A promising new approach to potentially treat Alzheimer’s disease – and also vaccinate against it – has been developed by a team of UK and German scientists.
Both the antibody-based treatment and the protein-based vaccine developed by the team reduced Alzheimer’s symptoms in mouse models of the disease.
The work is a collaboration between researchers at the University of Leicester, the University Medical Center Göttingen and the medical research charity LifeArc.
Rather than focus on the amyloid beta protein in plaques in the brain, the antibody and vaccine both target a different soluble form of the protein, which is thought to be highly toxic.
Amyloid beta protein naturally exists as highly flexible, string-like molecules in solution, which can join together to form fibres and plaques.
In Alzheimer’s disease, a high proportion of these string-like molecules become shortened or “truncated”, and some scientists now think that these forms are key to the development and progression of the disease.

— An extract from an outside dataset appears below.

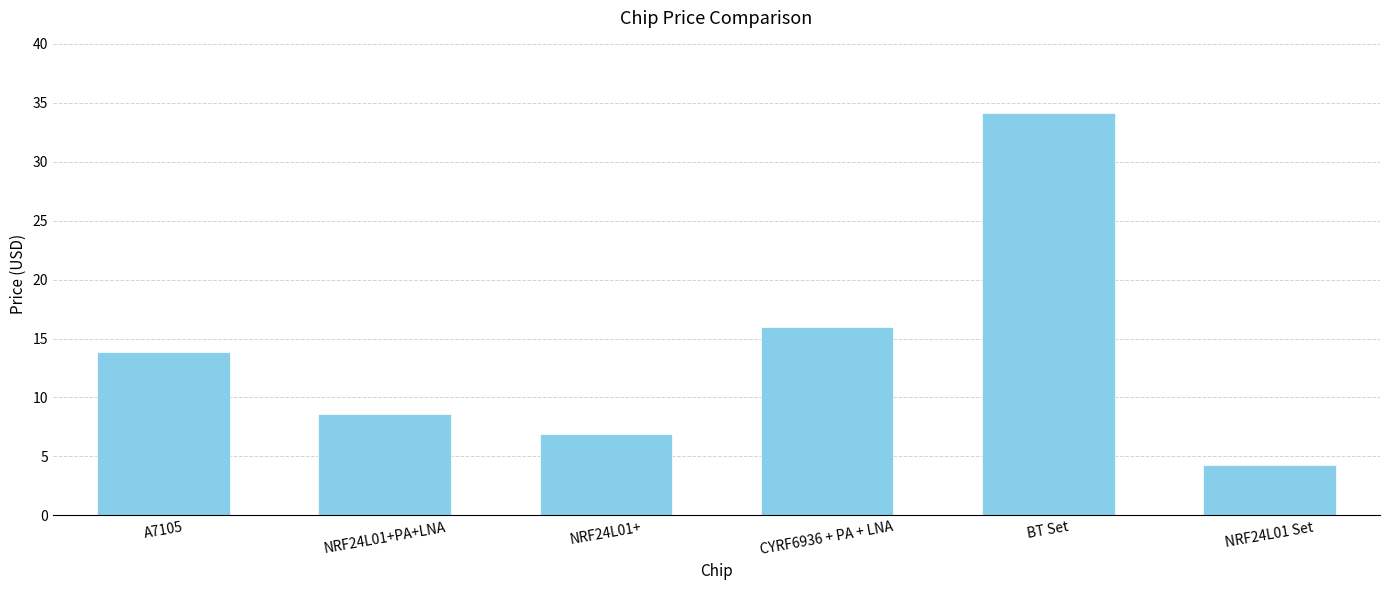

What is the value of the 2nd bar from the left?

8.6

Professor Thomas Bayer said: “In clinical trials, none of the potential treatments which dissolve amyloid plaques in the brain have shown much success in terms of reducing Alzheimer’s symptoms. Some have even shown negative side effects. So, we decided on a different approach. We identified an antibody in mice that would neutralise the truncated forms of soluble amyloid beta, but would not bind either to normal forms of the protein or to the plaques.”
When the team tested the engineered amyloid beta protein in mice, they found that mice who received this “vaccine” did produce TAP01 type antibodies.
The researchers are now looking to find a commercial partner to take the therapeutic antibody and the vaccine through clinical trials.